でも、私が出来るのはここまでだ。私が彼を裁くなど、そんなことは出来ない。

「少しだけ、聞きたいのだけど、叔父様はブレーク男爵と故意にしていたという話は聞いたことない?」

「ブレーク男爵?」

急に出て来た聞きなれない人名に一瞬顔をしかめてすぐに首を横に振って、なぜですかと聞く。

「グレゴンの話をした時にブレーク男爵の名前を口にしていたから……」

それから、私が秘密裏にアリスの死に関して、調べていることを言葉にはしないものの、含める様な素振りを見せた。

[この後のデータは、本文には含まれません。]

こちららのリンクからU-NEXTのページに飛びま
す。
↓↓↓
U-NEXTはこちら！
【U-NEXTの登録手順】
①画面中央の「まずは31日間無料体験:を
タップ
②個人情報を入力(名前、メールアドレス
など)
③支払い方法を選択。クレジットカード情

シエンナは私の言葉になんの疑いもなく、真直ぐな瞳をこちらに向け、頷く。

「うーん……私が知る限りは存知あげません。ですが、研究室として使用していた、部屋に資料がまだ残っていて、もしかしたら騎士団の方が捜査のために押収されてしまったものもあるかもしれませんが、私の方でもそういった証拠になりそうなものがあるかどうか探して見ます。パトリシア様のお役に立てそうなことがあればお伝えさせていいただきますね」

シエンナの好意に礼を言って、授業がはじまる鐘が鳴った。

彼女は深々と頭を下げ、小走りに教室へ向かっていく。

まだ、コールマン伯爵家の一員としてやらなければならないことはまだまだあるのだろうけれど、あの様子なら大丈夫だろうと思った。

それよりも大丈夫ではないのはパトリシアの方である。

結局、シドニー・コールマンの一件から、ヒロインの死に纏わるなにかを得る事は出来なかった。王太子と約束を交わしてから、二週間以上が過ぎてしまっている。

今の所、犯人の全く手掛かりは見つけられない。

ブラック家の力を借りて、男爵家について調査をしているところではあるが、全く手掛かりと思われる事項は見つけられない。ため息をつきながら、パトリシアも教室に向かおうとした所、

――騎士団で持って行った書類もある。

その言葉を思い出して、オルティスに直接聞いてみたら良いのだろうかとも思ったが、オルティスに言った言葉はラリー殿下に直接伝わるのではないかと思うと気が引ける。

しかし、あの時、彼が来てくれなかったと思うと……。お礼だけでも言いいたいと思った。


色々考えて後日。

ブラック家から御礼状と特産物の詰め合わせせっとを送るにとどめた。